◆ The problem: Once the line holding "Lens: 60.8° across the image width." is found in the entries below, transcribe exactly every line up to and including the one holding "#3 spreader at [542, 511, 642, 592]", but leave out the pictures.

# # # # #

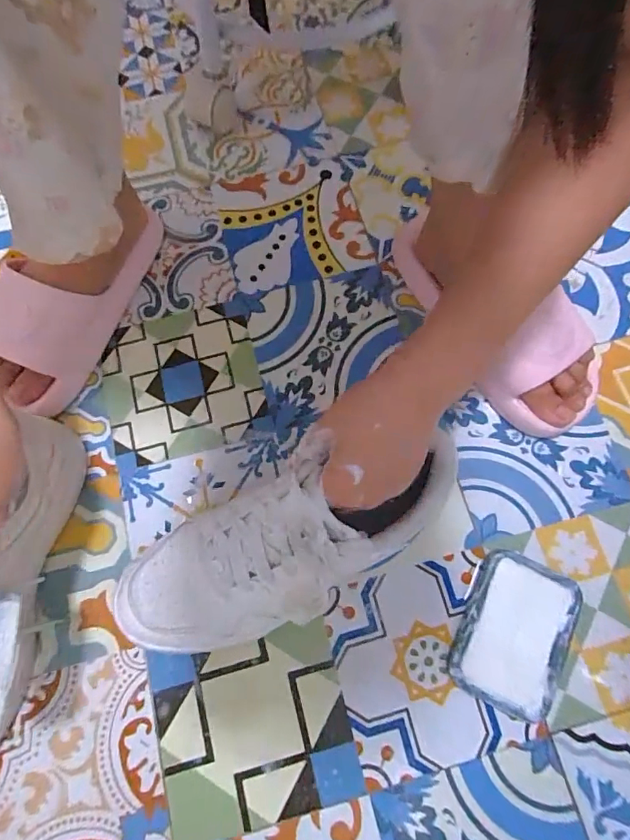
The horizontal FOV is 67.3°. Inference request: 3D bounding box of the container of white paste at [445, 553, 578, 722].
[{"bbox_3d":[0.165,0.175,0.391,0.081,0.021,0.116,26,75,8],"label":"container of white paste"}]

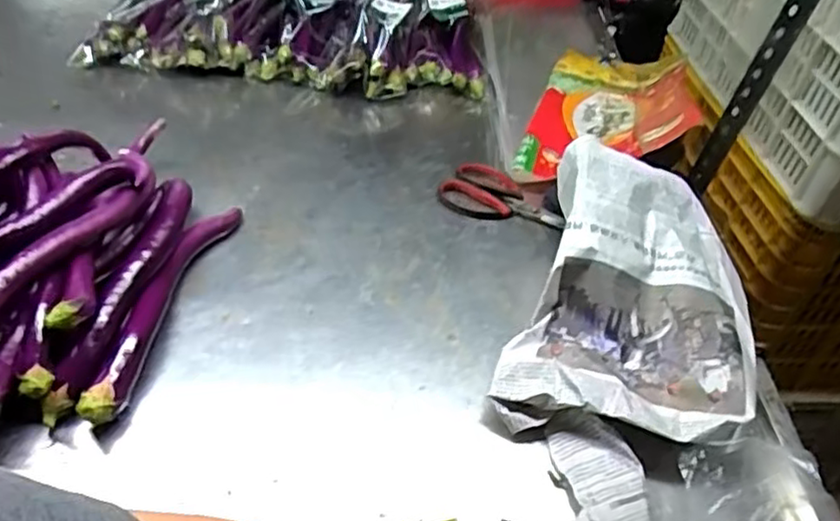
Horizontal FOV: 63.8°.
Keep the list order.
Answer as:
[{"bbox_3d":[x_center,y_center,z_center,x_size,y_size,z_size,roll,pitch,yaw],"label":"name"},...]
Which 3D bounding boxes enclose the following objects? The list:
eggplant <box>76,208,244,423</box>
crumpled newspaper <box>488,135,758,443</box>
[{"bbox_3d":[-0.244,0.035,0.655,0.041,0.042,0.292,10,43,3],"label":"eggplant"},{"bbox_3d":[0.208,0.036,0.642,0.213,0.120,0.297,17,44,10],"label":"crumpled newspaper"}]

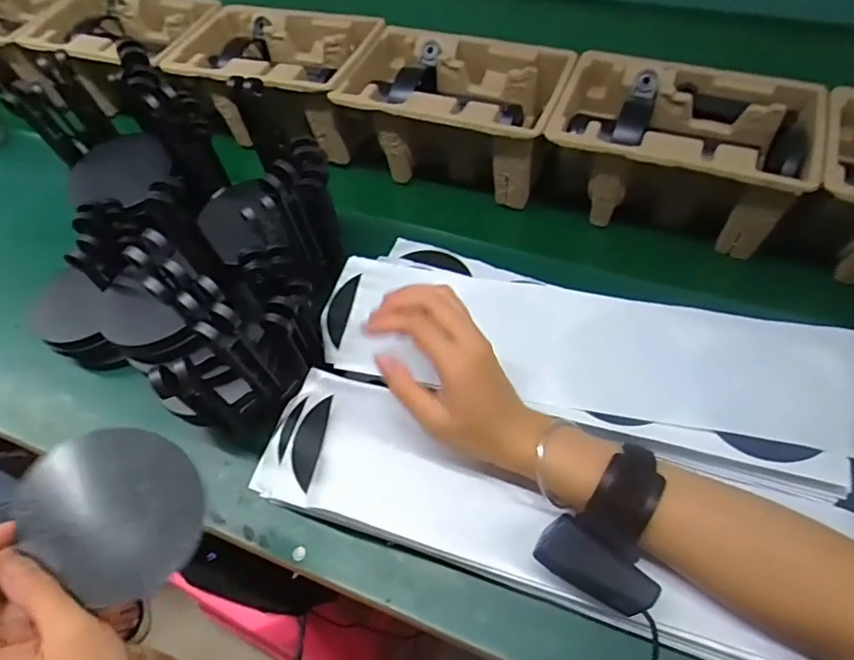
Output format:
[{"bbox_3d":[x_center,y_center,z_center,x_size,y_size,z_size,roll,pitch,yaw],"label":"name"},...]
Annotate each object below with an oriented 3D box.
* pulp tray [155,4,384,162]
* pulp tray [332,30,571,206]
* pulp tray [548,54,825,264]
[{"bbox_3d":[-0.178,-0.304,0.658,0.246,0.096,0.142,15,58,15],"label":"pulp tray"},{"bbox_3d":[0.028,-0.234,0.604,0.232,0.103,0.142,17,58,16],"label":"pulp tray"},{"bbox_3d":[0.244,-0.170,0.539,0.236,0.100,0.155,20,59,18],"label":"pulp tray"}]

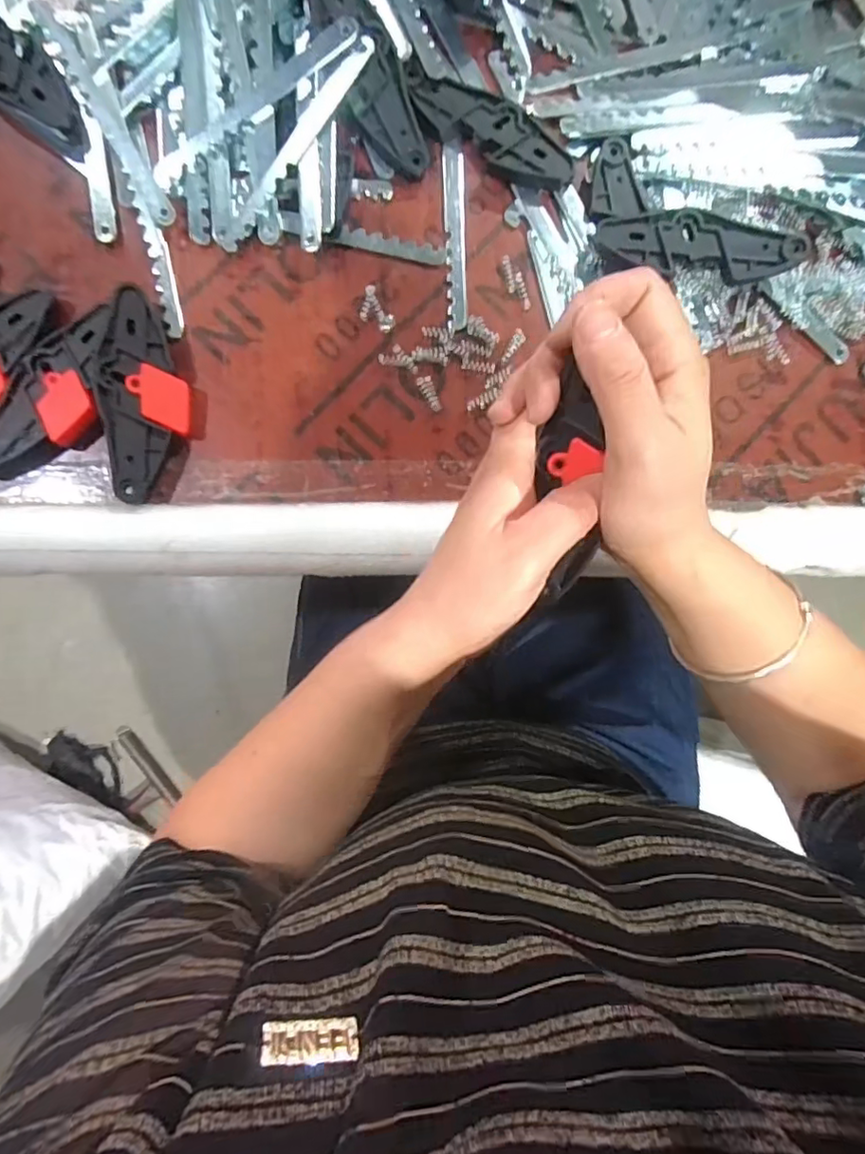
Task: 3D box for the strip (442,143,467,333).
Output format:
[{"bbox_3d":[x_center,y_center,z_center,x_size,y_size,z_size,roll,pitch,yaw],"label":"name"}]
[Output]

# # # # #

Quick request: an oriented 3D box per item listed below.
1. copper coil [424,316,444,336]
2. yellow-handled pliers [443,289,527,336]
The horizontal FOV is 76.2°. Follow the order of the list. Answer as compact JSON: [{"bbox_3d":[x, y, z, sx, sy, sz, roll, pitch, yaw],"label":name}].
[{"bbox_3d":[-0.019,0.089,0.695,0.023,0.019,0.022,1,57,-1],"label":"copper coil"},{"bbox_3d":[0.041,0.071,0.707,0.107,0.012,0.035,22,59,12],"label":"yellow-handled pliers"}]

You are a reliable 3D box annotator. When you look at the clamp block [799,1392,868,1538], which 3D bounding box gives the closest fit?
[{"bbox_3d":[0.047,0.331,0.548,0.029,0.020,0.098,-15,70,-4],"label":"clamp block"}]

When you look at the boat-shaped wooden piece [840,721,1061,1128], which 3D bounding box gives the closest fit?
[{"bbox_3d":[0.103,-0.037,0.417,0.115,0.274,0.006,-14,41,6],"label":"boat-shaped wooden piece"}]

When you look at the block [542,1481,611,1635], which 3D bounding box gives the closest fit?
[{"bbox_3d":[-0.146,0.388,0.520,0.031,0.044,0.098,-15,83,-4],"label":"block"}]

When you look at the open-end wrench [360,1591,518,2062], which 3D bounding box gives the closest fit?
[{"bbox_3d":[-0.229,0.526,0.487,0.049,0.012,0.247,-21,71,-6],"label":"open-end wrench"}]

# # # # #

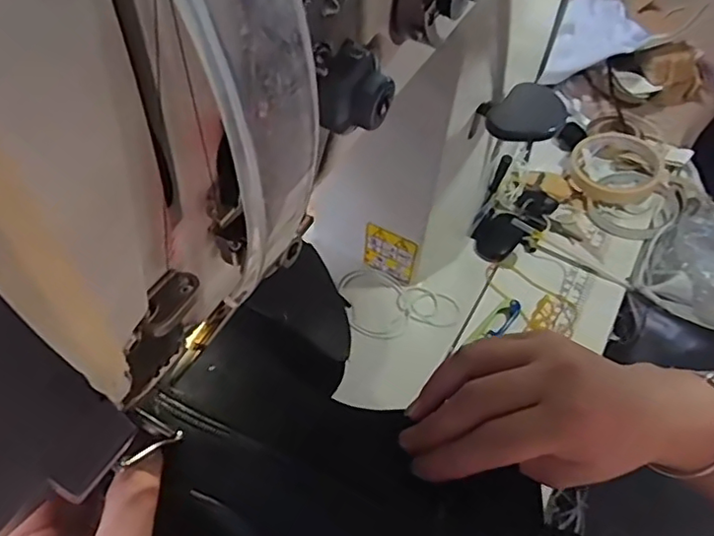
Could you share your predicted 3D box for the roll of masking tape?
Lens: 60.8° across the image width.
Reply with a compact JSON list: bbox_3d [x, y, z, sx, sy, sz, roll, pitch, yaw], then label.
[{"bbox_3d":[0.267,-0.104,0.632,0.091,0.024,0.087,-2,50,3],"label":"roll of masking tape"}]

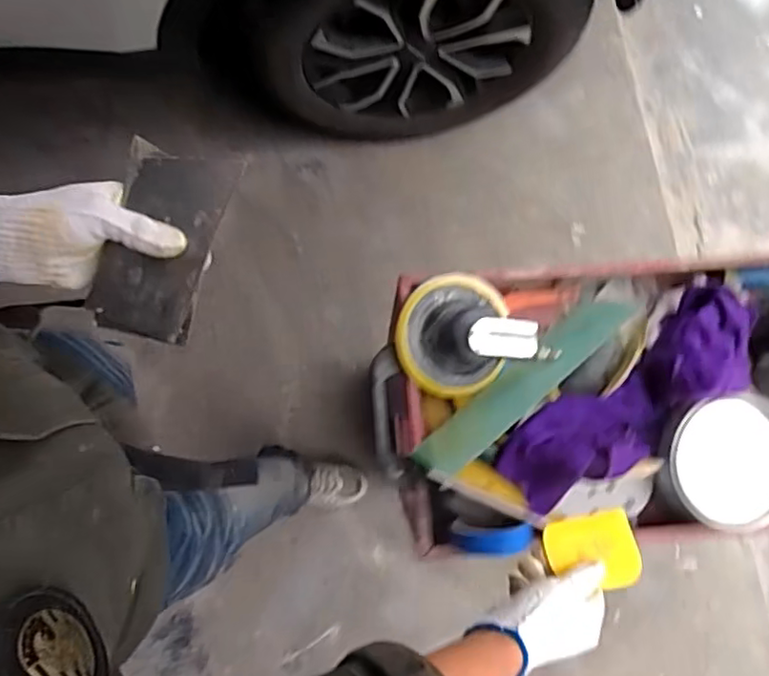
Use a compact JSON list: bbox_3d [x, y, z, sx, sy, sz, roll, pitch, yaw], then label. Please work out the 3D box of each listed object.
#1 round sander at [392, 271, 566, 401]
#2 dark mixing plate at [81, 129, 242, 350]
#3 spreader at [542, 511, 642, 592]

# # # # #

◆ The completed task:
Lens: 60.8° across the image width.
Reply with a compact JSON list: bbox_3d [x, y, z, sx, sy, sz, roll, pitch, yaw], then label.
[{"bbox_3d":[0.267,-0.104,0.632,0.091,0.024,0.087,-2,50,3],"label":"roll of masking tape"}]

Use a compact JSON list: bbox_3d [x, y, z, sx, sy, sz, roll, pitch, yaw], then label. Please work out the 3D box of each listed object.
#1 round sander at [392, 271, 566, 401]
#2 dark mixing plate at [81, 129, 242, 350]
#3 spreader at [542, 511, 642, 592]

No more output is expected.